# TASK REQUIREMENTS
From the records below, please return each line that holds the word "VIVANT".

──────── DATA FOR THIS EXERCISE ────────

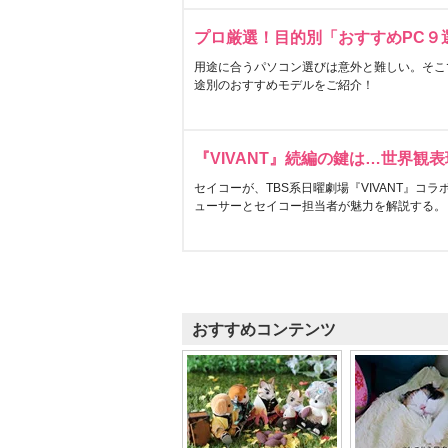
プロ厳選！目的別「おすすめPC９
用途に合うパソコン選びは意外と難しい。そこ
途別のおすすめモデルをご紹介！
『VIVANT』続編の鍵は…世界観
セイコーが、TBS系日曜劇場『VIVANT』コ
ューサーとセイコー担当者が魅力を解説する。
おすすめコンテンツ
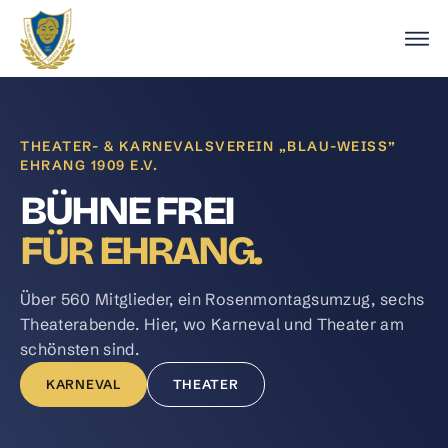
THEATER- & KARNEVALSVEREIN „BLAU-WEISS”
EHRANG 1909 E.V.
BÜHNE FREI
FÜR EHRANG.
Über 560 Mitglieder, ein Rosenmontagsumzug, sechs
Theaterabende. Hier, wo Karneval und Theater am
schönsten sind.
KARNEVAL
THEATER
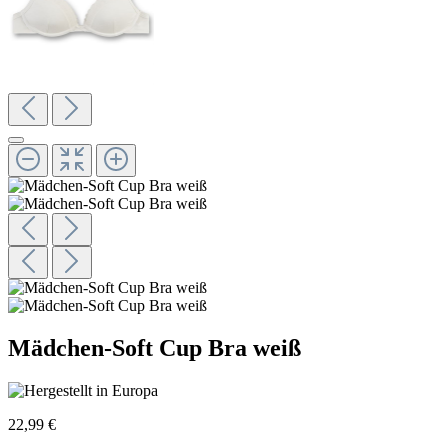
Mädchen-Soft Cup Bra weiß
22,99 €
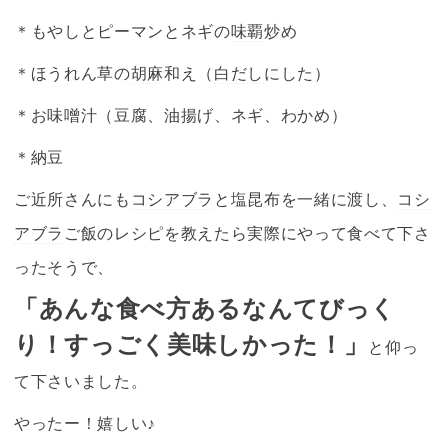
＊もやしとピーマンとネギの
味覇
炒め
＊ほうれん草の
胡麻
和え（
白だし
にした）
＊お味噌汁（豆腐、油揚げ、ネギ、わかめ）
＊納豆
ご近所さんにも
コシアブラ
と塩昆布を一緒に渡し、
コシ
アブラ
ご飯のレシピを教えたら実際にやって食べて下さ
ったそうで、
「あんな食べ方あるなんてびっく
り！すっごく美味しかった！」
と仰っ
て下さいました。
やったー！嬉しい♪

────────

# REPLY
『VIVANT』続編の鍵は…世界観
セイコーが、TBS系日曜劇場『VIVANT』コ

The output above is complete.